I see photoperiodism in my dog with the changing seasons. During the summer, his coat becomes all mottled, and he looks diseased. The first time it happened, I took him to the vet, because I was afraid he had mange.

She told me that his fur was about to go through a major shedding, and it was perfectly normal for his coat to look this way. She recommended that I brush his fur to encourage the process along and make him more attractive.

In the winter, he gets a bit bushier. His coat becomes darker and solid, and it shows no signs of discoloration.

Post 1

I find it fascinating that plants actually lean toward the sun. I have seen several plants that change their growth patterns and develop a permanent slant in the direction of the sunlight.

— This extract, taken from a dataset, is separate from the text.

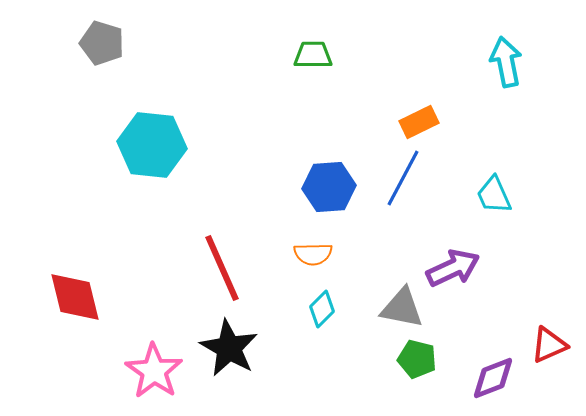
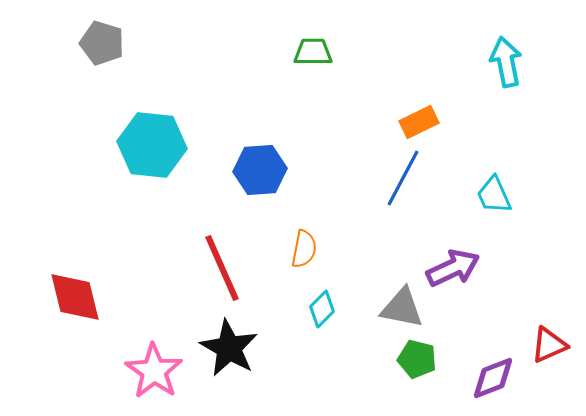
green trapezoid: moved 3 px up
blue hexagon: moved 69 px left, 17 px up
orange semicircle: moved 9 px left, 5 px up; rotated 78 degrees counterclockwise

Leaning plants can look a little strange, but you can manipulate them into straightening up by blocking the light from all angles except directly above. I did this by planting shorter shrubs around my taller slanting rosebushes, and they straightened up rather quickly.

Another option is to plant your flowers or bushes in areas that receive full sunlight all day. They won’t need to reach in any certain direction, because light will shine on them at all times.